Des gouvernements européens « modernisent » le droit de grève

Le droit de grève est remis en question dans plusieurs pays européens. Deux attaques récentes en France et en Allemagne sont particulièrement inquiétantes.

Peter Delsing

SERVICE MINIMUM ET INTERDICTION DE GRÈVE

En France, la majorité parlementaire de droite a approuvé cet été une loi qui risque d’affaiblir dangereusement les grèves dans les transports en commun. Les travailleurs grévistes devront « s’annoncer » à la direction 48 heures avant le début de l’action. Ceci donne évidemment d’énormes possibilités aux patrons pour intimider les grévistes et permet aussi au gouvernement d’organiser plus facilement un service minimum. Bref, tout est fait à l’avance pour casser les futures grèves. Sarkozy et Fillon prévoient aussi un vote obligatoire – organisé à des conditions qui peuvent être fixées par la direction – au cours de la grève pour déterminer si celle-ci doit continuer ou pas.

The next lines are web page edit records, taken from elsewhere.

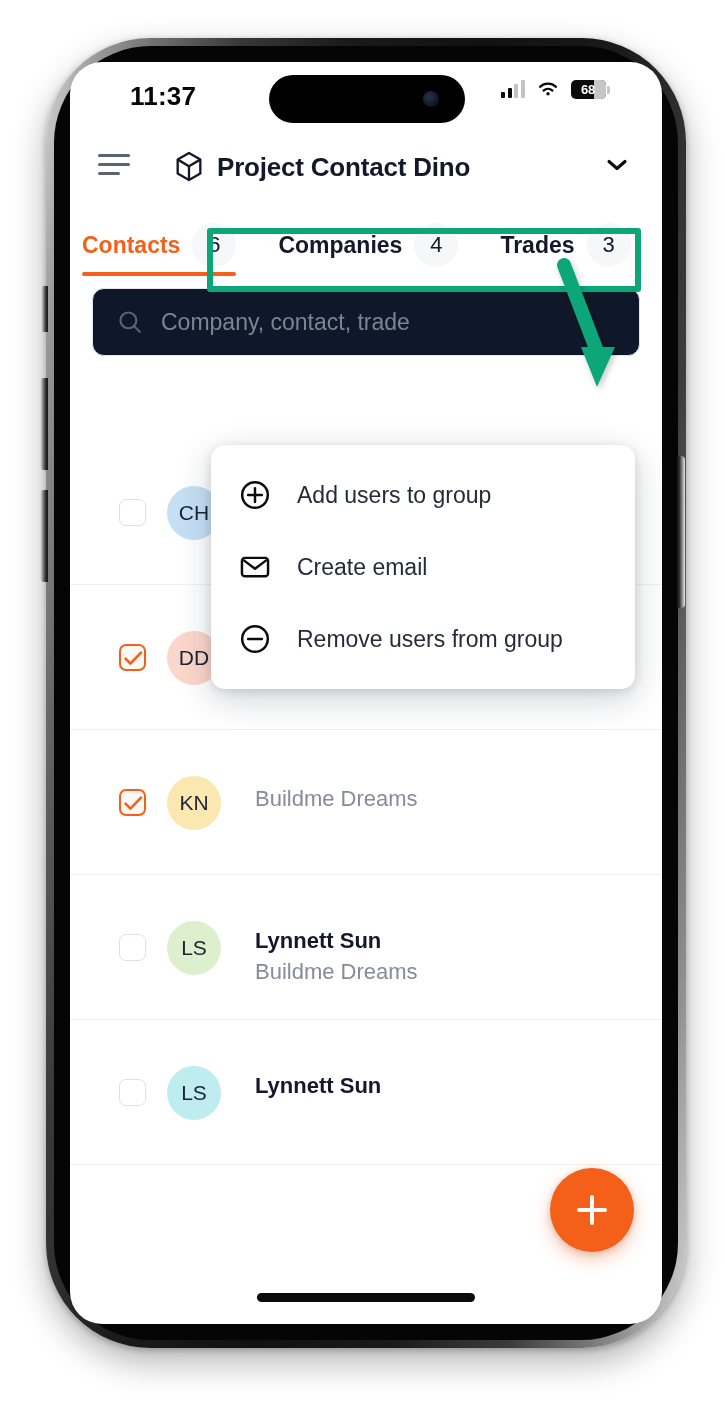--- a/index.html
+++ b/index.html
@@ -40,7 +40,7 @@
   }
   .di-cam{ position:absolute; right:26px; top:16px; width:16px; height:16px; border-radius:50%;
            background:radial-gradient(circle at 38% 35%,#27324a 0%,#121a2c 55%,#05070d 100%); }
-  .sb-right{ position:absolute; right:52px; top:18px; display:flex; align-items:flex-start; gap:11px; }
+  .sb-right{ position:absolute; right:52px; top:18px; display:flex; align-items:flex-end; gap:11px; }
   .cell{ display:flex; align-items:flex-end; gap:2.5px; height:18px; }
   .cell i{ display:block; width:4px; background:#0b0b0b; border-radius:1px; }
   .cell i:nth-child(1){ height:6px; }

Et le gouvernement français a déjà laissé transparaître qu’au-delà des transports en commun, la nouvelle loi pourrait aussi s’étendre à l’enseignement ainsi qu’à tout le secteur privé.

Des grévistes qui doivent « s’annoncer » à leur direction, des « sanctions » lorsque cela ne se fait pas, des votes organisés non pas par les membres des syndicats mais par la direction de l’entreprise… : il semble que les patrons et leurs politiciens veulent remonter la pendule des droits sociaux de plus de cent ans !

En Allemagne, le tribunal de Nüremberg a décidé, début août, d’interdire au syndicat des machinistes GDL de lancer une grève quelques jours plus tard. Ce même « juge impartial » a pu aussi décidé que cette interdiction restait valable jusqu’à la fin septembre. La force de frappe des syndicats allemands a été fortement affaiblie par la tendance à « décentraliser » la concertation sociale du niveau national au niveau des régions et des entreprises. Ceci a contribué à une baisse du pouvoir d’achat de la classe ouvrière allemande et à un net recul du nombre de syndiqués.

Ainsi, l’Etat essaie d’affaiblir la lutte des travailleurs en les divisant et, lorsque certaines sections combattives des syndicats passent quand même à l’action, on leur reproche, comme en Allemagne avec le GDL, de ne pas être « représentatifs ».

LE DROIT DE GRÈVE GÊNE LA POLITIQUE NÉO-LIBÉRALE

Les attaques contre le droit de grève ne sont pas un hasard. Nous sortons d’une période de croissance économique qui a pourtant amené aux travailleurs bien des fruits amers (davantage de flexibilité, moins de pouvoir d’achat, plus d’exploitation,…). Dans une situation où une nouvelle crise ou une récession économique est possible, le « filet de la sécurité sociale » sera de moins en moins efficace pour protéger les travailleurs. Les patrons pourraient bien se heurter à nouveau à une opposition plus large et plus déterminée.

A l’heure actuelle, aucun gouvernement n’est certain de disposer d’un soutien durable dans la population, même pas ceux de Sarkozy et de Merkel. La bourgeoisie ressent cette instabilité et prépare donc ses armes pour étouffer la résistance des travailleurs. Et l’arrogance des patrons et de leurs représentants se nourrit du manque de réaction des dirigeants syndicaux.

Ces tentatives de saper le droit de grève sont un test important. Les travailleurs ont dû lutter pour chaque droit démocratique et social qu’ils ont conquis. Ils devront encore le faire pour les conserver et briser la spirale vers le bas qu’on veut nous imposer.